Excerpted data.
--- --- ---

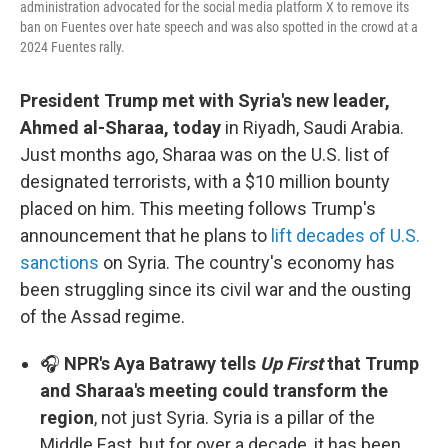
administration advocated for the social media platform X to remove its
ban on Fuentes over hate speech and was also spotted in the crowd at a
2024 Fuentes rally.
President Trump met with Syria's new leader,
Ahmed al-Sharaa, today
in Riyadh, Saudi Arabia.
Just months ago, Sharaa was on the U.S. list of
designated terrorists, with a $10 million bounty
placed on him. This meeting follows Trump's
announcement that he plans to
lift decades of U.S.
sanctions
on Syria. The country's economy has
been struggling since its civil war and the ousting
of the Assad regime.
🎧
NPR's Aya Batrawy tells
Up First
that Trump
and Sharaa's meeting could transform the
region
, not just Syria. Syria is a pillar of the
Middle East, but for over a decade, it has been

--- --- ---

Return only this span, exactly: the line that contains "on Syria. The country's economy has" and all lines after it to the end of the records.

Exercise result.
on Syria. The country's economy has
been struggling since its civil war and the ousting
of the Assad regime.
🎧
NPR's Aya Batrawy tells
Up First
that Trump
and Sharaa's meeting could transform the
region
, not just Syria. Syria is a pillar of the
Middle East, but for over a decade, it has been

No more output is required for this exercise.